Every line from the one containing "Nach meiner abgeschlossenen Weiterbildung als" to the one containing "unterstützt?" in the records below, both included, must be set down exactly, and no other line.

= Task data =
━━━━

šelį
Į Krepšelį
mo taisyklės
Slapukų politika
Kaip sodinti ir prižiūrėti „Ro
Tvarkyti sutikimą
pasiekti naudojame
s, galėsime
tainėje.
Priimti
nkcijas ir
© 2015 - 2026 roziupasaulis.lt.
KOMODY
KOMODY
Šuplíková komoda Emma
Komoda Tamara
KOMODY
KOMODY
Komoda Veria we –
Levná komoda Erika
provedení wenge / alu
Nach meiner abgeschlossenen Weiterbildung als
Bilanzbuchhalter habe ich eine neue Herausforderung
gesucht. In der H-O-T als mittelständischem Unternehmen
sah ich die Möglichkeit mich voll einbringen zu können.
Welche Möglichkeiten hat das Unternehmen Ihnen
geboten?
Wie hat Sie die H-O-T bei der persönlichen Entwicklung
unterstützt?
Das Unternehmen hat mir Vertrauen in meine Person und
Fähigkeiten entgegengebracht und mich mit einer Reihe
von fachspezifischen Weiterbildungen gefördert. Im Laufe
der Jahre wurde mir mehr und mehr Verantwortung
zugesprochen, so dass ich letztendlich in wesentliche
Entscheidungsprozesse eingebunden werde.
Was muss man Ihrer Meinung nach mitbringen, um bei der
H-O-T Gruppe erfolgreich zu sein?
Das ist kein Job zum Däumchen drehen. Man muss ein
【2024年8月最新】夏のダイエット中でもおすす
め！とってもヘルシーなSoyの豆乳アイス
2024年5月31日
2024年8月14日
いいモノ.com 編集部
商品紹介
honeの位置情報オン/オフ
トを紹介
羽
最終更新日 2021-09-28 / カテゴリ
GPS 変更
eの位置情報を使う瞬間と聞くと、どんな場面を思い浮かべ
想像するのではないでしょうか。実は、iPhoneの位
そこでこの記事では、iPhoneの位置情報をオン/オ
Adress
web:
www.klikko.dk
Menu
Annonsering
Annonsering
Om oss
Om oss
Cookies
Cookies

━━━━

= Answer section =
Nach meiner abgeschlossenen Weiterbildung als
Bilanzbuchhalter habe ich eine neue Herausforderung
gesucht. In der H-O-T als mittelständischem Unternehmen
sah ich die Möglichkeit mich voll einbringen zu können.
Welche Möglichkeiten hat das Unternehmen Ihnen
geboten?
Wie hat Sie die H-O-T bei der persönlichen Entwicklung
unterstützt?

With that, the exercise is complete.